Performance comparison
- The following is a scatter plot of speed and accuracy of the major object detection methods (R-CNN, Fast R-CNN, Faster R-CNN, YOLO and SSD300), needless to say that the same model setting (VGG16 as the base network, batch size of 1 and tested on Pascal VOC2007 test set) is used for a fair comparison. Note that YOLO and SSD300 are the only single shot detectors, while the others are two stage detectors based on region proposal approach.
SSD is the only object detector capable of achieving mAP above 70% while being a 46 fps real-time model.
-
In terms of accuracy, SSD outperforms YOLO while at the same time being significantly faster with a 25 fps margin.
-
Faster R-CNN uses 600x600 input images, SSD achieves comparable accuracy to Faster R-CNN while using lower input size of 300x300. Now it is evident that using larger resolution inputs work better in terms of accuracy, so let’s see how SSD performs with larger inputs with SSD512
Although SSD512 is not a real-time detector like Faster R-CNN, With larger inputs, it performs better than Faster R-CNN with an 80% mAP accuracy.
Further notes
-
To further increase real-time speed, consider trying a better base network, since SSD spends 80% of the forward pass on the base network.
-
The authors proposed an additional data augmentation step to improve the detection of small-scale objects, referring to it by the “zoom out” operation as opposed to the “zoom in’’ operation mentioned above by random cropping.
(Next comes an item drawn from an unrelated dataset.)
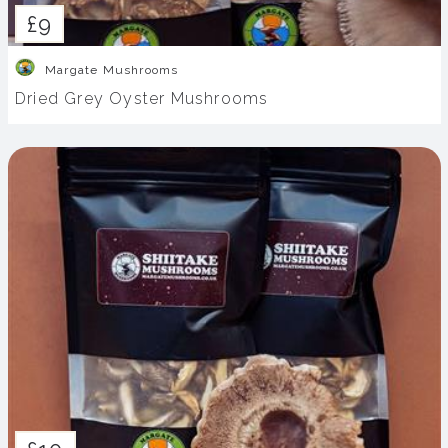
£9
Margate Mushrooms
Dried Grey Oyster Mushrooms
The technique is to randomly place the standard sized image (e.g. 300x300) onto a canvas up to 16 times larger, then scale it back to the standard size and forward it for training, according to the paper, this added technique improved accuracy by roughly 3% mAP.
Since COCO contains smaller objects than its Pascal VOC counterpart, using the “zoom out” technique when training SSD512 on COCO dataset achieves an accuracy of 80% mAP.
Conclusion
By combining default boxes and multi-scale feature maps in a unified framework, SSD performs faster than state of the art real-time detectors (YOLO) while being as accurate as Faster R-CNN, significantly improving the speed vs accuracy tradeoff.
However, as we stated previously, SSD has its limitations of detecting small objects due to the loss of their semantic features, this drawback is relatively remedied by significant feature implemented in the RetinaNet paper implementing a FPN (Feature Pyramid Network), which uses deep high-level semantic feature maps to construct higher resolution feature layers. The paper presents this concept together with an innovative approach to solving the class imbalance problem.